Protests have rocked the country for several weeks, particularly since the government lifted subsidies on flour and increased the prices of basic food items such as oil and dairy products.
‘The resentment and desire for change is widespread throughout the country’
Mahdi Hajati is an Iranian political analyst and former member of the Shiraz city council. He was arrested after revealing a network of corruption among city officials and protesting against the arrest of some Baháʼí citizens in Shiraz in 2018 and 2019. The Baháʼí faith has long been persecuted in the Islamic Republic of Iran. Hajati had to leave the country to avoid serving another prison term.
People have lost hope in any meaningful reform of the system. And when you look at the slogans of the last four years, you see that they are aimed at the system itself.
The protests, regardless of the direct cause and regardless of the region, have a single demand: regime change. The resentment and desire for change is widespread throughout the country.

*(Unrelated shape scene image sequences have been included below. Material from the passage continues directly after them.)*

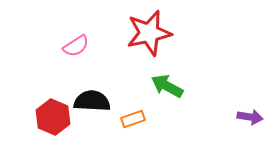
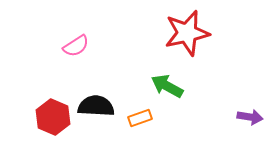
red star: moved 38 px right
black semicircle: moved 4 px right, 5 px down
orange rectangle: moved 7 px right, 1 px up
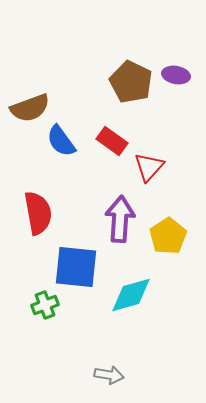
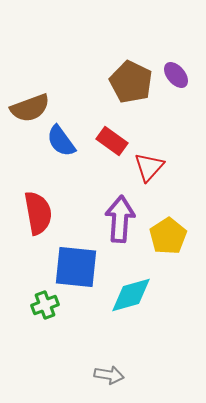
purple ellipse: rotated 40 degrees clockwise
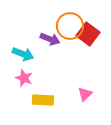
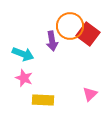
purple arrow: moved 2 px right, 2 px down; rotated 60 degrees clockwise
pink triangle: moved 5 px right
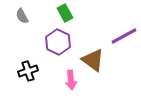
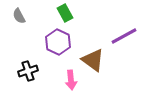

‘People have said “Death to Khameini”‘
Hajati continued:
The slogans can be divided into three categories:
There are slogans that target the highest level of power: people have said “Death to Khamenei”, Iran’s supreme leader.
Others are against every pillar of the Islamic Republic’s ideology that relies on him. For example, they use the slogan: “No to Gaza, no to Palestine, we will sacrifice [only] for Iran”, or “Our enemy is here, they are lying, it is not America”.
The third part consists of slogans in favour of the Pahlavi dynasty [Editor’s note: The former ruler of Iran who was overthrown in the 1978 revolution by Islamists and leftist political groups].
The deep corruption is something that I observed firsthand myself. This demand for overthrowing the system is based on the common experiences of people like me, who thought we could make a change from the inside, until experience proved otherwise.